── Document text
Though actuators move the valves, feedback devices translate valve position back to turbine control systems, indicating “if” and “how much” a valve is opened or closed. While other technologies have been considered as feedback devices, the power generation industry has standardized on LVDT linear position technology. As simple devices with only a few coils of wire and a ferrous core, these sensors can withstand high levels of shock and vibration, get extremely dirty and still operate. Lasers, on the other hand, become blind due to dirt and grime while capacitive and eddy current sensors don’t have the capability to measure long strokes. Similarly, potentiometers, magnetostrictive and string-pots have difficulty with the temperature, vibration and intrinsic safety requirements.
Designed to address such limitations, LVDT sensors offer the following attributes that make them suitable as measurement devices in gas turbines. Measurement Range LVDT Linear Position Sensors can measure movements as small as a few millionths of an inch, which is important to confirm the movement of some valves to very minute degrees. Though many valve users may only need to know if a valve is open or closed, some operators need to know the exact position in their application.
────
## [Tasks to complete]
**A.** In the passage on valve feedback sensors, which technologies are named as alternatives that fall short of LVDT sensors?
**B.** Carry on the passage about LVDT sensors in gas turbines, starting after its last sentence.
The records are from a different source and are unrelated to the passage.
── Data to examine
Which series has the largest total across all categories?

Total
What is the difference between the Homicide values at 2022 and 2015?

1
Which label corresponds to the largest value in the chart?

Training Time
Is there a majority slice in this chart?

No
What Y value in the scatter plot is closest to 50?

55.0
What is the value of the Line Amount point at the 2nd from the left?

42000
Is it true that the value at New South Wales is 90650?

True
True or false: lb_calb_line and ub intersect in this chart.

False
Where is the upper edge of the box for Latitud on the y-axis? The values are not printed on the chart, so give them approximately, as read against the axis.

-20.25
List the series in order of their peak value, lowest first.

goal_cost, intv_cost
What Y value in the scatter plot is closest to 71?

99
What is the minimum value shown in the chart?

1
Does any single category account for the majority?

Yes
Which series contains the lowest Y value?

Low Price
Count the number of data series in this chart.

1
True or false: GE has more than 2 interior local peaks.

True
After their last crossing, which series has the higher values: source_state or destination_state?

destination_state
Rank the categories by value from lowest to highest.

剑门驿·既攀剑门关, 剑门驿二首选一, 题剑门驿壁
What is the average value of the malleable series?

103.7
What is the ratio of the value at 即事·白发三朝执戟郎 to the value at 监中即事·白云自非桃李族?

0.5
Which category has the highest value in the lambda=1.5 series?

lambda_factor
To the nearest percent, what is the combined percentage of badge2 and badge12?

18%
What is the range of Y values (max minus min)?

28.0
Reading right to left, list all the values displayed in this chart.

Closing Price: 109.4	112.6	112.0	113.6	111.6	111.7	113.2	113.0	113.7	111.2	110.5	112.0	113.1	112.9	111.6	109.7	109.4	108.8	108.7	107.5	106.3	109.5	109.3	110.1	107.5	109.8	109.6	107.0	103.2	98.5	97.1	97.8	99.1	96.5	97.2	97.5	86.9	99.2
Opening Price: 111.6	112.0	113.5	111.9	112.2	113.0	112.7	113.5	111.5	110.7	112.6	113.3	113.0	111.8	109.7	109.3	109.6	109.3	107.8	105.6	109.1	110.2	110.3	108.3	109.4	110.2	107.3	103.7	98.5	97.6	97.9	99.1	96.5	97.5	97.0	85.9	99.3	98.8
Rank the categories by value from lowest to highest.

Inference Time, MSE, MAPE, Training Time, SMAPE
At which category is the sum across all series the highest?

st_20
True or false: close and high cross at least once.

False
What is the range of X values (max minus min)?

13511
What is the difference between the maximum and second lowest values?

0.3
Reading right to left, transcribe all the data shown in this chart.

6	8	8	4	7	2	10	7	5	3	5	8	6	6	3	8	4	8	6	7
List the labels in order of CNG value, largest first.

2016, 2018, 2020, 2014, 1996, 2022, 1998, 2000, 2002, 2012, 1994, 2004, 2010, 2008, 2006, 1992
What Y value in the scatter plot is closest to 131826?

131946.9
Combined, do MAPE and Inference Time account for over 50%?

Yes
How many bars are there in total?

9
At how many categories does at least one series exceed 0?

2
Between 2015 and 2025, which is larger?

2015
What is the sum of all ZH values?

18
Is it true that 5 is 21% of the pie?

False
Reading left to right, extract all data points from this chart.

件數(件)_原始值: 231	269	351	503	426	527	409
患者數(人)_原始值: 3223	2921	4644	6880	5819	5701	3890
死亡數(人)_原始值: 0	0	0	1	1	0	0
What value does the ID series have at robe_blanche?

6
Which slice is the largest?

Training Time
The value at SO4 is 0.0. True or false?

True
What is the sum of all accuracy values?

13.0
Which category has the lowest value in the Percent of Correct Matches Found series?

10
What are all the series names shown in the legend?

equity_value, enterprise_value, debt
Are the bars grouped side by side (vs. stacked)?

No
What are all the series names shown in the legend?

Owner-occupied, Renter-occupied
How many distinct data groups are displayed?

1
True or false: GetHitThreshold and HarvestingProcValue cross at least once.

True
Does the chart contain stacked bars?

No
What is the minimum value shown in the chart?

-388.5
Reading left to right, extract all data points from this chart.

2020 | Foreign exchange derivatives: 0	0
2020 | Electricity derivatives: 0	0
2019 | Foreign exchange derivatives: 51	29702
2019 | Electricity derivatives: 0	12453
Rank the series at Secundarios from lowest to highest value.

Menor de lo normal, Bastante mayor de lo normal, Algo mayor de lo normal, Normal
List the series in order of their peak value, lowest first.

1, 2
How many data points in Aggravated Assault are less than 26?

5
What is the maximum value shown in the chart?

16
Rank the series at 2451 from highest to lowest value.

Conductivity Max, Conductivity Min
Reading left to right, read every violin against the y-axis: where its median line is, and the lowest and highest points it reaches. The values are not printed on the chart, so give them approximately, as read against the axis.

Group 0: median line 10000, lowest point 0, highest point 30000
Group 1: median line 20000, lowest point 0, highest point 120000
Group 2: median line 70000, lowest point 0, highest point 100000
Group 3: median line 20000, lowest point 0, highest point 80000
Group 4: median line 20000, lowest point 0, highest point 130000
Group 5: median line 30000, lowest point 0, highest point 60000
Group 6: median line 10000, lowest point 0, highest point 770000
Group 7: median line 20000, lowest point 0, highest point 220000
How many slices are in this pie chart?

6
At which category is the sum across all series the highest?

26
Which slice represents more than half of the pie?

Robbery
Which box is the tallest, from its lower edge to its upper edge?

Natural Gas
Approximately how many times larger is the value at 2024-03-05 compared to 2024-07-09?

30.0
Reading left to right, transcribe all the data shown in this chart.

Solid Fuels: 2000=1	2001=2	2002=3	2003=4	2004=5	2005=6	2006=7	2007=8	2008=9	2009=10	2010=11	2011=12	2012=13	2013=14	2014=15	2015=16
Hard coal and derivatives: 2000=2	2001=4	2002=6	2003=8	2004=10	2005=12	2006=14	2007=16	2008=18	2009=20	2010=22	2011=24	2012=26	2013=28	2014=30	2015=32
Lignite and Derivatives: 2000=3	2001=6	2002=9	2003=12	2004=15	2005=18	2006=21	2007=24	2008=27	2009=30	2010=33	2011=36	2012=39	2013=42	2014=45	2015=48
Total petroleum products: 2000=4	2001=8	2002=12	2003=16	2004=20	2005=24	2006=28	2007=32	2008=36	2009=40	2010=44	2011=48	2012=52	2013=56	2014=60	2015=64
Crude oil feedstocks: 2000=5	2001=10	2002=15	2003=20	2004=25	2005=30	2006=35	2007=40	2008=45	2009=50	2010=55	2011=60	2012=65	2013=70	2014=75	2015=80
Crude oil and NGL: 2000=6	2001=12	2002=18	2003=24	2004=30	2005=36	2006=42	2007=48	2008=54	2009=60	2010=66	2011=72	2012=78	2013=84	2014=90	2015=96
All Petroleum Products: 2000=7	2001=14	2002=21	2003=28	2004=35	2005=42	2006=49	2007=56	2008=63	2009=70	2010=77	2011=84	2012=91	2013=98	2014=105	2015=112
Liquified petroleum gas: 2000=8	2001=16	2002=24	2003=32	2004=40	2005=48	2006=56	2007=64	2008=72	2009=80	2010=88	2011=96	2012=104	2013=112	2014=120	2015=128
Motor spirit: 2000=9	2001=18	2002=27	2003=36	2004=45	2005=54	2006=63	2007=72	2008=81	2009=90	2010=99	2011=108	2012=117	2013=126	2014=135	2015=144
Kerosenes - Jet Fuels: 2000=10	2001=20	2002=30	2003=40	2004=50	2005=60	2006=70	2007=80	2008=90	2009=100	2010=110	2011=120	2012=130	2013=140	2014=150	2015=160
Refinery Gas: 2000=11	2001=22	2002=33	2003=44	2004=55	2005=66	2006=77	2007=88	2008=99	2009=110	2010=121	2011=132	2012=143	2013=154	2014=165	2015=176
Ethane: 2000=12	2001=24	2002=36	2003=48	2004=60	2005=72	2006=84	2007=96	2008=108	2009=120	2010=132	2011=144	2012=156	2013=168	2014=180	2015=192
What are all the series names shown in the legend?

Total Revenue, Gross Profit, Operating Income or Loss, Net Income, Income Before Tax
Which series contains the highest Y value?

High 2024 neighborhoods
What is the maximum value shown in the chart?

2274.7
────
## [Answers]
**A.**
- Lasers
- Capacitive sensors
- Eddy current sensors
- Potentiometers
- Magnetostrictive sensors
- String-pots

**B.**
For instance, as bleed valves are modulating valves, they should be opened a specified amount, depending on how much power is being generated. By confirming valves are properly opened or closed to the right degree, plants operate more efficiently. For a medium-sized plant, a 2% efficiency improvement could translate into a million dollars in fuel savings. Most other technologies do not meet the accuracy performances of an LVDT. While lasers are more accurate, they may will fail under harsh environments.
While once only available in stainless steel, LVDT Linear Position Sensors can be repackaged with
modern materials such as Monel, Hastelloy and titanium to address the often extreme temperatures and highly volatile environments of gas turbines. Exotic alloys such as cobalt and nickel can deliver even higher performance from LVDTs where comparable technologies may not survive. Most other technologies can work in these environments; however what sets the LVDT apart is its life expectancy.
LVDTs can last ten to twenty years without any performance degradation- a few cases show performance of up to forty years. The nuclear power industry is an example of this type of longevity.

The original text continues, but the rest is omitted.